The movie is not what I expected it to be. Granted, I don't know what anyone really expects from a movie that was advertised as a film about a guy who hooks up balloons to his house, but the best thing about Pixar films may be the fact that I never know exactly what kind of movie I'm going to get going in. The advertising is a little deceptive.
This is probably never more sharp than for Up, which, for all intents and purposes, isn't really a kids film. Sure, there are some gimmicky moments that are certainly geared for a younger audience, but, on the whole, the film is very adult in nature. Carl begins life as a would-be explorer. His adventures with a blue balloon take him to the somewhat more elaborate "ship" of Ellie - a girl who shares his obsession with explorer Charles Muntz but happens to be more bold in the way she goes about life. The two form a friendship that ends in a marriage and a wonderful life together. In perhaps the most brilliant two minutes of film I have seen in years, the audience views what must be at least forty to fifty years of marriage and the ups and downs they have - setting up house - picnics - wanting to have children but not being able to - planning trips to Paradise Falls that never quite make it because of other expenses, and Ellie's eventual death. In the three times I've seen the film now, I'm still amazed at how quickly the audience goes from laughing hysterically to complete and total silence. Even the youngest kids in the room know that something has shifted thanks to the score (well done, Michael Giacchino.) It's beautiful and heartbreaking - and they never make it to Paradise Falls. Ellie's lifelong dream of setting up house in the middle of no where never quite got fulfilled and Carl is left alone.
It is partly because of this that he gets the idea to balloon his house to Venezuela. The rest of the movie follows as Carl tries desperately to walk his house (literally) over to Paradise Falls along with stow-away Wilderness Explorer Russell who has never been really camping a day in his life but wants to earn his "assisting the elderly" badge. Russell is worthy of a completely different blog post so for now, I'm going to stick to one of my favorite moments in the film - as they're walking through the woods, Russell mentions to Carl that the wilderness is different than he expected, and that he's decided that the boring stuff is what he likes more, because he remembers it. He talks about going to get ice cream with his father and counting cars that go by the shop based on colors.
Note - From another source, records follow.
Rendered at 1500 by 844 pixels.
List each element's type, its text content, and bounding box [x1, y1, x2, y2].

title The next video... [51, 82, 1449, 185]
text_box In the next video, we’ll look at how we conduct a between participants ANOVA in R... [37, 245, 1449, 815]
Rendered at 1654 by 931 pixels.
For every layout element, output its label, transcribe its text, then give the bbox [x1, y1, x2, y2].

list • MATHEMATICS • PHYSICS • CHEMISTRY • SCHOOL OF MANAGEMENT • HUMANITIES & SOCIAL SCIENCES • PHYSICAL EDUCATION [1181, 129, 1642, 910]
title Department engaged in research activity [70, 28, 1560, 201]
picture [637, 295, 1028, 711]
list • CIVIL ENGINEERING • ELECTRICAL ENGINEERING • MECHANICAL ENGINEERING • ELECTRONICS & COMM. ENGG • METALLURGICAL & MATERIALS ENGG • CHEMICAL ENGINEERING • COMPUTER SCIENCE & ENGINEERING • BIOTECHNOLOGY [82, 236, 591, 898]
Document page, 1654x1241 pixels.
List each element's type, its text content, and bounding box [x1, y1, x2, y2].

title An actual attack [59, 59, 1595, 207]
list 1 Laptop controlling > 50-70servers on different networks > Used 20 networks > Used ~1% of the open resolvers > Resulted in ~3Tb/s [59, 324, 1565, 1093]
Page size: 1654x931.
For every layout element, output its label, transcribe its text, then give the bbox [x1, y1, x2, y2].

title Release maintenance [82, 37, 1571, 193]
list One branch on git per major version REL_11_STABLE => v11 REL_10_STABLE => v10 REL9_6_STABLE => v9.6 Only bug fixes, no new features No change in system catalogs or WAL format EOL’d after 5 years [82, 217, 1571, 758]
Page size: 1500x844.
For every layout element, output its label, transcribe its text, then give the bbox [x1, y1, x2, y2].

This relates to a moment in the film when Carl comes across Ellie's "Adventure Book" near the end of the film. At the beginning of the film she shows Carl the "Stuff I'm Going to Do" section - a blank part of the book where she was planning on filling in all her adventures. For almost the entire movie, that little blank section of scrap-book was the source of all of Carl's guilt. But then he actually looks at the pages and sees that Ellie has filled them in with all the "boring" stuff. Eating dinner. Picnics. Reading together. Everything that they did for day to day life. Her adventure - grand as it had begun when she was a kid - had shifted into something more fulfilling.
This idea of adventures being better in the every-day part of life has been on my mind quite a bit lately. I've been thinking about the goals I have for myself and the way that most people see those goals as wasting my education or a chance for a good career. But then I think about my family - I think about the parts of my family that I love the most. I love that my dad goes out of his way, even on Father's Day, to make breakfast for us before church. I love sitting with everyone half piled on the same couch so that we can watch old family videos and eat popcorn together. I even love being piled into the same small van for endless road trips around the country. We don't have the most elaborate family adventures together, but it's never mattered because the trip itself isn't as important as just spending time together.
So to the small child in front of me who proclaimed after Carl and Russell should have taken the bus to avoid the storm that tossed their make-shift hot air balloon house around - you might be right. But where would be the fun in that? And where would be the movie in that? Carl's lesson at the end is a lesson well learned - when we get where we thought we always wanted to be, we end up sitting in our easy chair and saying. . . "now what?" Unless, of course, the journey is seen as an important part of the destination.